Quel Calhanoglu in mediana è un bel mistero. Non vi è necessità di tenerlo in quella posizione, Biglia copre la zona con sufficiente continuità, sarebbe invece fondamentale più avanti, per collegare le due linee di centrocampo ed attacco, comunque composte. Vincenzino, abbiamo retto degnamente in passato situazioni tattiche peggiori con un centrocampo a tre ed un solo centrale, questi timori, che spingono ad una mediana a cinque con due centrali, non sono giustificati. Lasciamo il turco dieci metri più avanti in fase di non possesso, e liberiamolo.


----------



## Djici (1 Ottobre 2017)

Casnop ha scritto:


> Quel Calhanoglu in mediana è un bel mistero. Non vi è necessità di tenerlo in quella posizione, Biglia copre la zona con sufficiente continuità, sarebbe invece fondamentale più avanti, per collegare le due linee di centrocampo ed attacco, comunque composte. Vincenzino, abbiamo retto degnamente in passato situazioni tattiche peggiori con un centrocampo a tre ed un solo centrale, questi timori, che spingono ad una mediana a cinque con due centrali, non sono giustificati. Lasciamo il turco dieci metri più avanti in fase di non possesso, e liberiamolo.



Ci sta ma Kessie rischia di diventare un bel problema. Tatticamente lo vedo poco capace di giocare in un centrocampo a 2 in mezzo.


----------



## Casnop (1 Ottobre 2017)

Djici ha scritto:


> Ci sta ma Kessie rischia di diventare un bel problema. Tatticamente lo vedo poco capace di giocare in un centrocampo a 2 in mezzo.


E' vero, Kessie si esprime bene in un ruolo di mezzala box to box. Ecco perchè una soluzione con due trequarti dietro l'attaccante centrale sarebbe, in un contesto di modulo difensivo a tre, preferibile.

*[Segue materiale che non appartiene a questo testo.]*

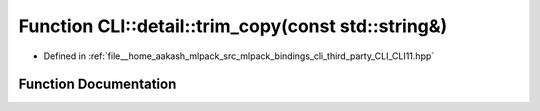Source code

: .. _exhale_function_namespaceCLI_1_1detail_1a5c7b00a328b3b2da564794081646c251:

Function CLI::detail::trim_copy(const std::string&)
===================================================

- Defined in :ref:`file__home_aakash_mlpack_src_mlpack_bindings_cli_third_party_CLI_CLI11.hpp`


Function Documentation
----------------------


.. doxygenfunction:: CLI::detail::trim_copy(const std::string&)
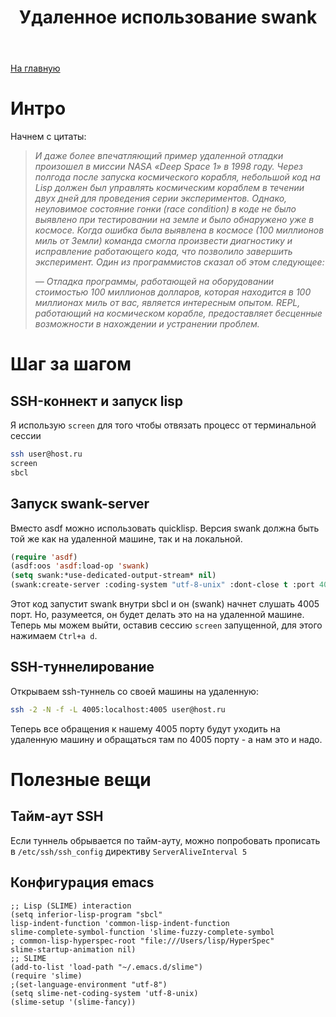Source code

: #+STARTUP: showall indent hidestars
#+HTML_HEAD: <!-- -*- mode: org; fill-column: 87 -*-  -->

#+HTML_DOCTYPE: <!DOCTYPE html>
#+HTML_HEAD: <link href="../css/style.css" rel="stylesheet" type="text/css" />

#+OPTIONS: toc:nil num:nil h:4 html-postamble:nil html-preamble:t tex:t f:t

#+TOC: headlines 3

#+HTML: <div class="outline-2" id="meta"><a href="../index.html">На главную</a></div>

#+TITLE: Удаленное использование swank

* Интро

Начнем с цитаты:

#+HTML: <blockquote><i>
И даже более впечатляющий пример удаленной отладки произошел в миссии NASA «Deep Space 1» в
1998 году. Через полгода после запуска космического корабля, небольшой код на Lisp должен был
управлять космическим кораблем в течении двух дней для проведения серии экспериментов. Однако,
неуловимое состояние гонки (race condition) в коде не было выявлено при тестировании на земле и
было обнаружено уже в космосе. Когда ошибка была выявлена в космосе (100 миллионов миль от
Земли) команда смогла произвести диагностику и исправление работающего кода, что позволило
завершить эксперимент. Один из программистов сказал об этом следующее:

— Отладка программы, работающей на оборудовании стоимостью 100 миллионов долларов, которая
находится в 100 миллионах миль от вас, является интересным опытом. REPL, работающий на
космическом корабле, предоставляет бесценные возможности в нахождении и устранении проблем.
#+HTML: </i></blockquote>

* Шаг за шагом
** SSH-коннект и запуск lisp

Я использую ~screen~ для того чтобы отвязать процесс от терминальной сессии

#+BEGIN_SRC sh
  ssh user@host.ru
  screen
  sbcl
#+END_SRC

** Запуск swank-server

Вместо asdf можно использовать quicklisp. Версия swank должна быть той
же как на удаленной машине, так и на локальной.

#+BEGIN_SRC lisp
  (require 'asdf)
  (asdf:oos 'asdf:load-op 'swank)
  (setq swank:*use-dedicated-output-stream* nil)
  (swank:create-server :coding-system "utf-8-unix" :dont-close t :port 4005)
#+END_SRC

Этот код запустит swank внутри sbcl и он (swank) начнет слушать 4005
порт. Но, разумеется, он будет делать это на на удаленной
машине. Теперь мы можем выйти, оставив сессию ~screen~ запущенной, для
этого нажимаем ~Ctrl+a d~.

** SSH-туннелирование

Открываем ssh-туннель со своей машины на удаленную:

#+BEGIN_SRC sh
  ssh -2 -N -f -L 4005:localhost:4005 user@host.ru
#+END_SRC

Теперь все обращения к нашему 4005 порту будут уходить на удаленную
машину и обращаться там по 4005 порту - а нам это и надо.

* Полезные вещи

** Тайм-аут SSH

Если туннель обрывается по тайм-ауту, можно попробовать прописать в ~/etc/ssh/ssh_config~
директиву ~ServerAliveInterval 5~

** Конфигурация emacs

#+BEGIN_SRC elisp
  ;; Lisp (SLIME) interaction
  (setq inferior-lisp-program "sbcl"
  lisp-indent-function 'common-lisp-indent-function
  slime-complete-symbol-function 'slime-fuzzy-complete-symbol
  ; common-lisp-hyperspec-root "file:///Users/lisp/HyperSpec"
  slime-startup-animation nil)
  ;; SLIME
  (add-to-list 'load-path "~/.emacs.d/slime")
  (require 'slime)
  ;(set-language-environment "utf-8")
  (setq slime-net-coding-system 'utf-8-unix)
  (slime-setup '(slime-fancy))
#+END_SRC
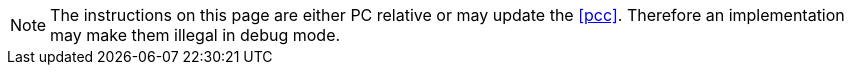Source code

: NOTE: The instructions on this page are either PC relative or may update the
<<pcc>>. Therefore an implementation may make them illegal in debug mode.
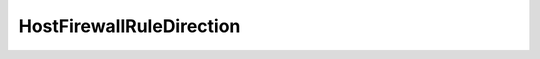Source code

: 
==================================================================================================
HostFirewallRuleDirection
==================================================================================================

.. describe:: HostFirewallRuleDirection

    Enumeration of port directions.

    
    .. py:data:: HostFirewallRuleDirection.inbound

        

    
    .. py:data:: HostFirewallRuleDirection.outbound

Una buona densità in fase di possesso in quella zona di centro destra, tra l'esterno ed il trequarti di zona, garantirebbe a Kessie possibilità di divagazioni offensive, senza alterare equilibri difensivi. Questione di movimenti collettivi, sincronismi, che devono essere verificati. Il fatto è che tra un Montella che non vede, un Suso che non sente, attratto irresistibilmente dalla sua mattonella come dal canto di una sirena, ed un Kessie che, povero figlio, non parla, l'idea non decolla. Speriamo in venti migliori.


----------



## Milanforever26 (2 Ottobre 2017)

Ma perché, pensava veramente di giocare nel Barca?


----------